Le Serment Oublié des Ombres
Un soldat, las du front, marchait l’âme en lambeaux.
Ses yeux, deux lacs de brume où sombraient les flambeaux,
Cherchaient en vain l’espoir que la guerre avait traîné.
Son cœur, lourd de serments gravés sous les obus,
Portait l’écho lointain d’une voix tant aimée :
« Reviens, quoi qu’il advienne, au sentier embaumé
Où nos doigts s’enlaçaient aux lianes des buis. »
Mais le temps, ce larron, avait changé les mondes :
La forêt, autrefois temple aux clartés d’opale,
Étalait maintenant ses branchages morbides
Où roulaient des regards phosphorescents et pâles.
Il avançait, guidé par un instinct funeste,
Foulant les feuilles mortes en linceuls assemblées,
Quand soudain, dans un chœur de brises alarmées,
Un sanglot cristallin perça la nuit agreste.
« Ô toi que j’attendis sous les cieux outragés,
Est-ce ton spectre ami que la brume me jette ? »
La voix, née des troncs noirs où la sève était prête,
Résonna comme un glas au val désert plongé :
« Regarde ! En ces forêts où tu cherches ma trace,
Je ne suis plus que l’ombre errante des regrets.
Notre serment d’azur, les balles l’ont défait
Le jour où ton canon tonna sur mon terrasse.
Tu avais promis d’être au retour des lilas,
Mais les saisons trois fois ont pleuré sur nos marches.
Mon corps, frappé d’éclats, dormait sous les écorces
Quand tu foulais encor les plaines de combats. »
Le soldat, foudroyé, tendit ses mains tremblantes
Vers la forme vaporeuse aux contours de douleur,
Mais chaque frêle fil de l’apparition pleure
Se déchirait au vent comme une soie sanglante.
« Non ! Ce n’est point ainsi que devait choir notre histoire !
J’ai bravé mille morts pour retrouver tes bras.
Les dieux nous ont unis, qui pourrait rompre ici ? »
Hurla-t-il, ébranlant les mousses du territoire.
L’esprit, tel un miroir brisé par le chagrin,
Murmura dans un souffle où tremblait l’agonie :
« Vois comme les destins ont scellé notre vie :
Tu servais le devoir, moi j’épousais le thym.
Ce bois maudit m’enlace et retient mon essence,
Car j’ai trop attendu l’amour qui ne vient pas.
Pour briser ce cercueil de racines et de bras,
Il te faudrait mourir… ou renoncer à l’absence. »
Alors, dans un élan que dictait le trépas,
Le guerrier saisit son poignard de bataille.
« Si vivre est te trahir, que la mort me travaille !
Puisse notre néant s’unir dans le même las. »
Mais comme il s’apprêtait à trancher sa misère,
La forêt tout entière exhala un long cri.
Les branches enlacèrent son corps enseveli,
Les lianes nouant leur étreinte éphémère.
« Folie ! » clama l’âme en volutes de suie,
« Tu ne peux fuir ton rôle en ce drame fatal !
Va, porte ton fardeau de survivant brutal,
Et laisse-moi pourrir dans l’oubli qui m’ennuie. »
Le soldat, à genoux, sentit croître les liens
Qui mêlaient sa détresse au chêne séculaire.

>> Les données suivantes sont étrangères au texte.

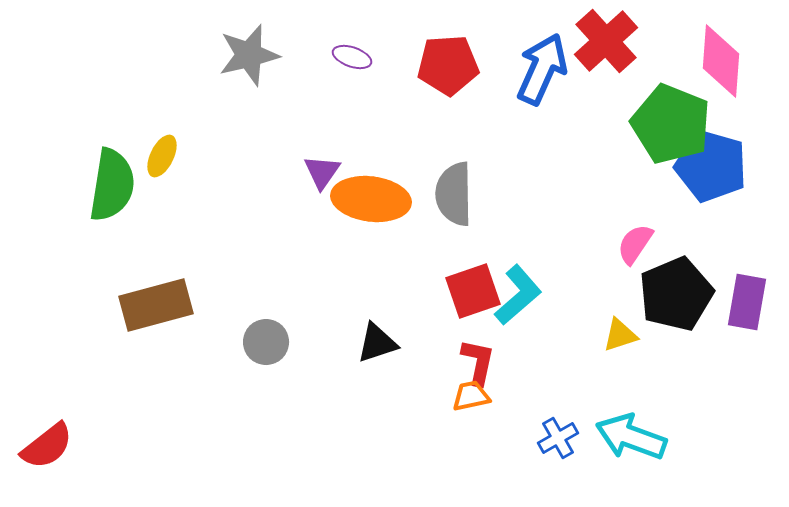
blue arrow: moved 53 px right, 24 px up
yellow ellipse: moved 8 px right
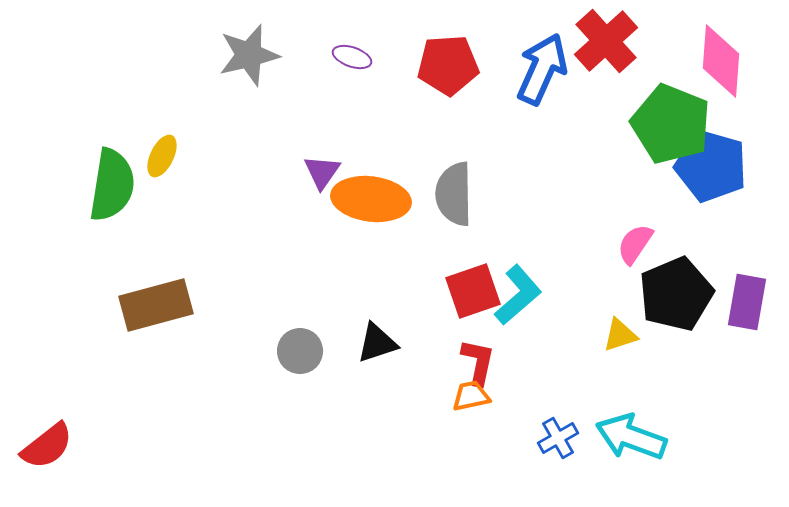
gray circle: moved 34 px right, 9 px down
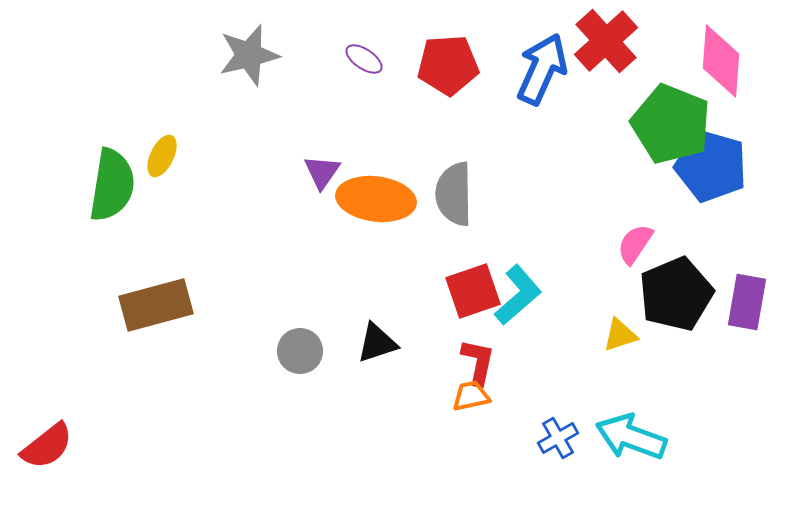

« Je ne suis plus qu’un lierre à ton tronc funéraire,
Mon amour est la mousse au tombeau des anciens. »
Le jour se leva, pâle, sur deux spectres enchaînés :
Lui, fantôme guerrier hantant les clairières vaines ;
Elle, soupir figé dans les brumes sereines.
Leurs murmures, depuis, pleurent les destins fanés.
Et quand la lune rôde au-dessus des fougères,
On entend leur duo de sanglots infinis :
« Pourquoi l’homme promet-il ce que le temps nie ?
L’espoir n’est qu’un leurrier dans les bois mensongers. »
Ainsi va la légende, aux veillées de novembre,
Qu’on conte en frémissant près des feux qui s’endorment :
Deux âmes que l’amour et la guerre déforment,
Liant éternité à l’oubli des membres.